State of Bicycling in Georgia

When it comes to biking and walking, how does Georgia stack up?

A new report from the Alliance for Biking & Walking puts local and state efforts in perspective in Bicycling and Walking in the United States: 2016 Benchmarking Report.

The broad trend is clear: Walking and biking are on the rise across the United States. Active transportation has broken through into the mainstream conversation and been embraced by powerful stakeholders. But the real story is far more complex than a single trend line — or simple narrative.

Our transportation choices are significantly impacted by a wealth of different factors — from gender to income to available infrastructure — and a new report from the Alliance for Biking & Walking illuminates these often overlooked indicators that shape American mobility. 

Bicycling and Walking in the United States: 2016 Benchmarking Report collects and analyzes data from all 50 states, the 50 most populous U.S. cities, and 18 additional cities of various sizes. The report traces the rise of walking and biking and explores the intricate intersections between transportation, health, economics, equity, government funding, advocacy efforts — and so much more.
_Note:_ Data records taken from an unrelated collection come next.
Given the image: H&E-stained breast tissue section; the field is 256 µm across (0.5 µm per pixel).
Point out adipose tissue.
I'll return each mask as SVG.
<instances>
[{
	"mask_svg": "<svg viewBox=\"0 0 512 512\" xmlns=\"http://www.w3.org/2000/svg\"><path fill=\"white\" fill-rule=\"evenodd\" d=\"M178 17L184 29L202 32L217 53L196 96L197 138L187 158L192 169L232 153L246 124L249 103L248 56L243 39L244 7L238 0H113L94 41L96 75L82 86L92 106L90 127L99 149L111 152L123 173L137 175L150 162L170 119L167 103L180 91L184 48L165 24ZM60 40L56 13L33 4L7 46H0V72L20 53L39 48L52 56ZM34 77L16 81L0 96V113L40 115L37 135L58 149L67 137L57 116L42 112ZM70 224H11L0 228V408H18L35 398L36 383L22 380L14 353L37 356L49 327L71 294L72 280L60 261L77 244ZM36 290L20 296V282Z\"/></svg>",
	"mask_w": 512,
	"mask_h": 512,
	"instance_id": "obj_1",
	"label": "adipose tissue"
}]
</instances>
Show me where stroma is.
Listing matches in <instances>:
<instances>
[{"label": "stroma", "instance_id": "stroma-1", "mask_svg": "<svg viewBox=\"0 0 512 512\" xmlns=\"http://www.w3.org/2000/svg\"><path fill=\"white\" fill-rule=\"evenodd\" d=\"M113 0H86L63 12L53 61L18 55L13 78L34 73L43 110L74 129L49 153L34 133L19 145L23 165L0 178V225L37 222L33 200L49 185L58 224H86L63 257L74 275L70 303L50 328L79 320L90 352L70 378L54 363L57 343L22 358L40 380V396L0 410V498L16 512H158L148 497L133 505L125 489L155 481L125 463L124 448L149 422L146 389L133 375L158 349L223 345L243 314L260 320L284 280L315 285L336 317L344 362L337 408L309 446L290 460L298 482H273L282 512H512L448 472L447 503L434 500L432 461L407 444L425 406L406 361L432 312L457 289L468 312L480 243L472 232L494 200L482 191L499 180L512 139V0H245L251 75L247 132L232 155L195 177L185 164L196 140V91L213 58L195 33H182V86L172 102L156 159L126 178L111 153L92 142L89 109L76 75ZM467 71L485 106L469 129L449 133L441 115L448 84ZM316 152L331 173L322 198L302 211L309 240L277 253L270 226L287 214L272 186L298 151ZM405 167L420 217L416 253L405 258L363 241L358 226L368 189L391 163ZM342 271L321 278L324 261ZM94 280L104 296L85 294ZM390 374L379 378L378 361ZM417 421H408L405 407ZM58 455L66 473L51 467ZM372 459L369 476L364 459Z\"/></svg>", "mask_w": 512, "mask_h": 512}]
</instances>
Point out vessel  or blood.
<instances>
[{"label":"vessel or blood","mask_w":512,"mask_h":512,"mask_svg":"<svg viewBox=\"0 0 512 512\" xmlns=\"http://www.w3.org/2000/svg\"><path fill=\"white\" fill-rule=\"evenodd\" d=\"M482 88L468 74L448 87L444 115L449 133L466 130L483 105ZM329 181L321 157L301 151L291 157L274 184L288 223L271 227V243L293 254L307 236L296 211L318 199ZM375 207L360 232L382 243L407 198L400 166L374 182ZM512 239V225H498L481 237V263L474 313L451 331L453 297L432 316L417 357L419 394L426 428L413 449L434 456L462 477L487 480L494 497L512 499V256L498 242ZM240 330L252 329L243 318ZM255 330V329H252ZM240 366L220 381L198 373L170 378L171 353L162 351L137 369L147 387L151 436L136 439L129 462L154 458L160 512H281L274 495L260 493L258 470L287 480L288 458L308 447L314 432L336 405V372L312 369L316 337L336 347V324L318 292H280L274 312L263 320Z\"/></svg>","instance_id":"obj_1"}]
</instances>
So, where does Georgia stand? See below for a quick summary, and check out the full Benchmarking Report for a complete analysis.

The bad news: Georgia’s obesity crisis continues, our investment in safer places to walk and bike is fairly stagnant, and fatalities for Georgians who walk and bicycle continue to rise.The Georgia Department of Transportation provides a daily report of fatalities – motorists, pedestrians, motorcyclists, and bicyclists- on Georgia roadways.  Bicyclist and pedestrian fatalities have risen steadily the past few years. In 2014, 19 individuals were killed on a bicycle and 22 died in 2015.  Since January 1st, two people have been killed while riding a bicycle: Larry Hardie, a 62 year old man riding in Port Wentworth, and, most recently, Alexia Hyneman, a 14 year-old girl, biking home from a school event February 12th in Midtown Atlanta. While the details of any given crash or fatality are incident-specific, in general it is true that quality infrastructure leads to fewer severe crashes. We are committed to seeing more protected bike lanes and paved trails in Georgia. We are further committed to educating law enforcement officers and motor vehicle drivers about the rights of people on bikes. 

The good news: State policies, for the most part, support more – and safer – walking and bicycling. For public health, tourism, and overall quality of life, accesible walking and bicycling are recognized by many Georgia leaders as important attributes for attractive, vibrant, and safe communities. Just yesterday, the Georgia DOT announced a multi-year contract with us to improve bicyclist safety. For Georgia to thrive as a family-friendly state where walking and bicycling are safe, easy choices for short-distance trips and errands, we must commit transportation resources to creating Complete Streets that appeal broadly to all ages, backgrounds, income-levels, and physical abilities. Well-designed streets, in tandem with safer driver behaviors, will lead to a reduction in injuries and fatalities and will foster long-term and sustainable economic development throughout the state.